Cost-effective reseeding needn't involve ploughing, but it does require a bit of spadework. Where soil structure is good and the chemistry is in balance, modern grassland machinery allows for sward rejuvenation via slots, slits and over-sowing - at half the cost of ploughing for a reseed.

And to establish whether soils are compacted, Kingshay consultant Dr Martin Yeates recommends buying a spade. Digging holes in individual fields - comparing soil at the boundaries and in the centre - is the way to find out whether there is compaction.

Ploughing may be the only option for a worn-out pasture, compacted soils or soil chemistry that is so out of kilter it needs extensive liming. "Whether to plough depends on the level of healthy grasses in a sward as to whether it needs to be destroyed and started afresh or just added to," he explains.

"There are no hard and fast rules. Obviously in stony fields you wouldn't want to plough as it brings them to the top, otherwise you need a proper soil analysis, so dig holes."

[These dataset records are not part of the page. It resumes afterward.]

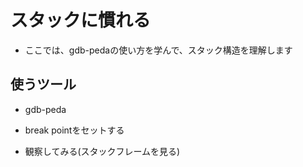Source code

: # スタックに慣れる

- ここでは、gdb-pedaの使い方を学んで、スタック構造を理解します

## 使うツール
- gdb-peda

- break pointをセットする
- 観察してみる(スタックフレームを見る)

He also suggests looking at moss coverage, worm counts and sniffing soils to check whether they are stagnant or smell healthy.

To take a profile, he suggests slicing off the turf then digging as deep as possible a cross section through the soil. If the profile snaps in half it shows a compaction line, says Dr Yeates. "If it fractures vertically and horizontally then crumbles, this indicates a healthier soil structure."